War in Afghanistan a “stalemate,” says commander

Gen. John W. Nicholson Jr., commander of U.S. forces in Afghanistan, testifies before the Senate Armed Services Committee February 9. Nicholson told the committee that the nearly 16-year-old war is at a "stalemate." (Photo courtesy C-SPAN)
Gen. John W. Nicholson Jr., commander of U.S. forces in Afghanistan, testifies before the Senate Armed Services Committee February 9. Nicholson told the committee that the nearly 16-year-old war is at a “stalemate.” (Photo courtesy C-SPAN)

The commander of operations in Afghanistan offered a grim picture about the success of the U.S. mission to senate committee today.

Fox News reports Gen. John W. Nicholson Jr. testified in front of the Senate Armed Services Committee and said the war so far, costing more than 2,000 American lives, needs more troops and more resources to move forward, preserving hard-won security gains.

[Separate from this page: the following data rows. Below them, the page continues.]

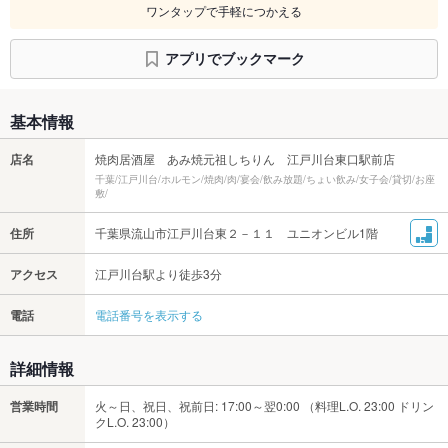
ワンタップで手軽につかえる
アプリでブックマーク
基本情報
店名
焼肉居酒屋 あみ焼元祖しちりん 江戸川台東口駅前店
千葉/江戸川台/ホルモン/焼肉/肉/宴会/飲み放題/ちょい飲み/女子会/貸切/お座
敷/
住所
千葉県流山市江戸川台東２－１１ ユニオンビル1階
アクセス
江戸川台駅より徒歩3分
電話
電話番号を表示する
詳細情報
営業時間
火～日、祝日、祝前日: 17:00～翌0:00 （料理L.O. 23:00 ドリン
クL.O. 23:00）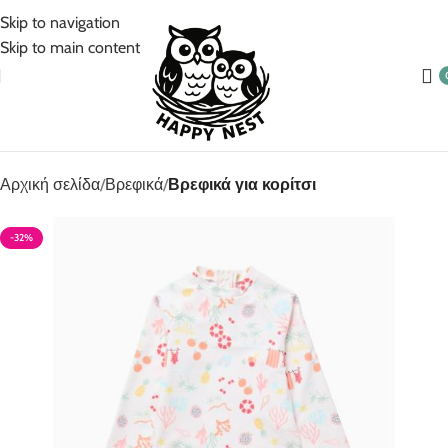
5% Επιπλέον έκπτωση για πληρωμές με κάρτα!
Skip to navigation
Skip to main content
Αρχική σελίδα
Βρεφικά
Βρεφικά για κορίτσι
-32%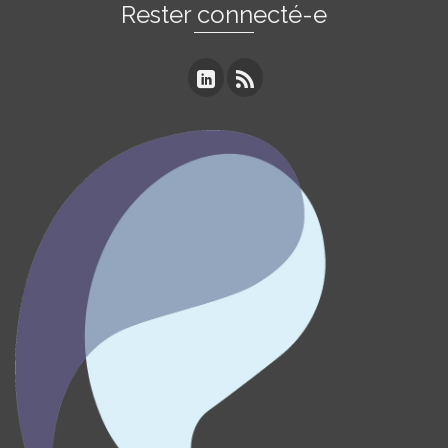
Rester connecté-e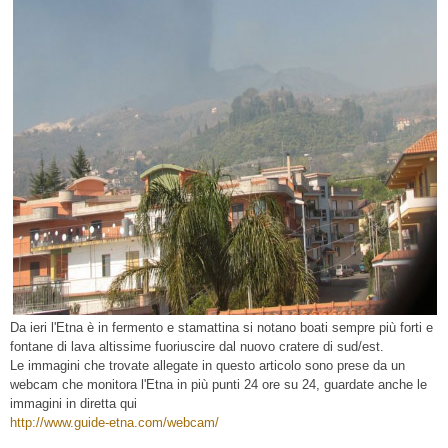
Da ieri l'Etna è in fermento e stamattina si notano boati sempre più forti e
fontane di lava altissime fuoriuscire dal nuovo cratere di sud/est.
Le immagini che trovate allegate in questo articolo sono prese da un
webcam che monitora l'Etna in più punti 24 ore su 24, guardate anche le
immagini in diretta qui
http://www.guide-etna.com/webcam/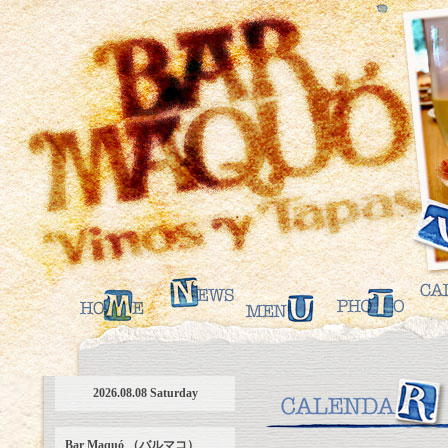
2026.08.08 Saturday
Bar Maquó （バルマコ）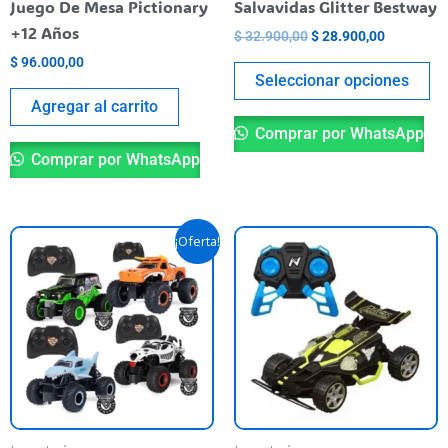
Juego De Mesa Pictionary
Salvavidas Glitter Bestway
en
+12 Años
$
32.900,00
$
28.900,00
la
$
96.000,00
pá
Seleccionar opciones
de
Agregar al carrito
pr
Comprar por WhatsApp
Comprar por WhatsApp
El
El
Este
¡Oferta!
precio
precio
producto
original
actual
era:
es:
tiene
$ 88.900,00.
$ 79.990,00.
varias
variantes.
Las
opciones
se
pueden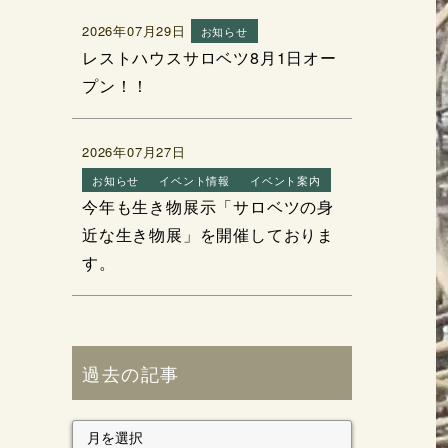
2026年07月29日
お知らせ
レストハウスサロベツ8月1日オー
プン！！
2026年07月27日
お知らせ
イベント情報
イベント案内
今年も生き物展示「サロベツの身
近な生き物展」を開催しておりま
す。
過去の記事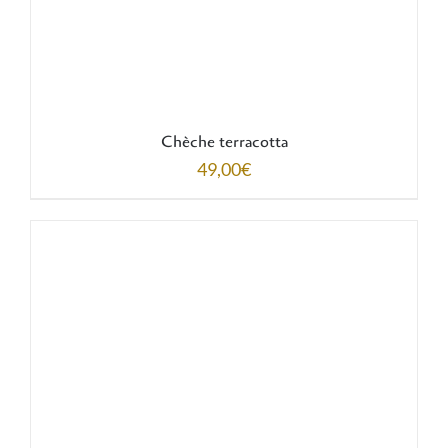
Chèche terracotta
49,00
€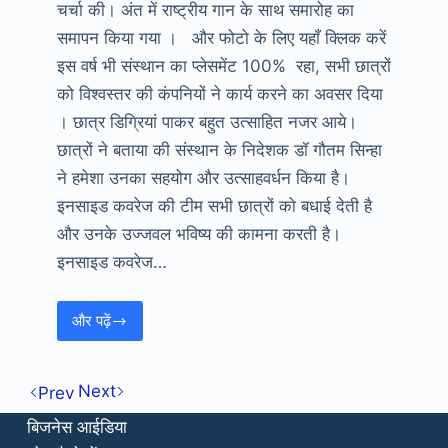
चर्चा की। अंत में राष्ट्रीय गान के साथ समारोह का
समापन किया गया । और फोटो के लिए यहाँ क्लिक करें
इस वर्ष भी संस्थान का प्लेसमेंट 100% रहा, सभी छात्रों
को विश्वस्तर की कंपनियों ने कार्य करने का अवसर दिया
। छात्र डिग्रियां पाकर बहुत उत्साहित नजर आये।
छात्रों ने बताया की संस्थान के निदेशक डॉ गौतम सिन्हा
ने हमेशा उनका सहयोग और उत्साहवर्धन किया है।
इनसाइड कवरेज की टीम सभी छात्रों को बधाई देती है
और उनके उज्जवल भविष्य की कामना करती है।
इनसाइड कवरेज…
और पढ़ें
IIM
काशीपुर
का
Next
Prev
3rd
बिजनेस आईडिया
दीक्षांत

He also made a pointed remark about the number of contractors required to conduct day-today business in the area of operations without the higher troop levels.

“We have roughly a two-to-one ratio of contractors to soldiers,” said Nicholson. Currently, there are 8,400 American troops in Afghanistan, which would put the number of civilian contractors at nearly 17,000. Nicholson said soldiers from the 1st Infantry Division based at Ft. Riley, Kansas, were forced to stay home when their aviation brigade deployed to Afghanistan to adhere to troops limits set under the Obama administration.

“This contract for maintenance runs into the tens of millions of dollars, and then the soldiers who are trained to be mechanics are sitting back at Fort Riley not having the opportunity to do their job. So this has a direct impact on army readiness and it also costs us more money,” Nicholson said.

There are currently around 6,000 troops on the ground in Afghanistan, less than ten percent of the highest troop levels of 2011, where more than 100,000 U.S. troops supported the so-called “surge” there.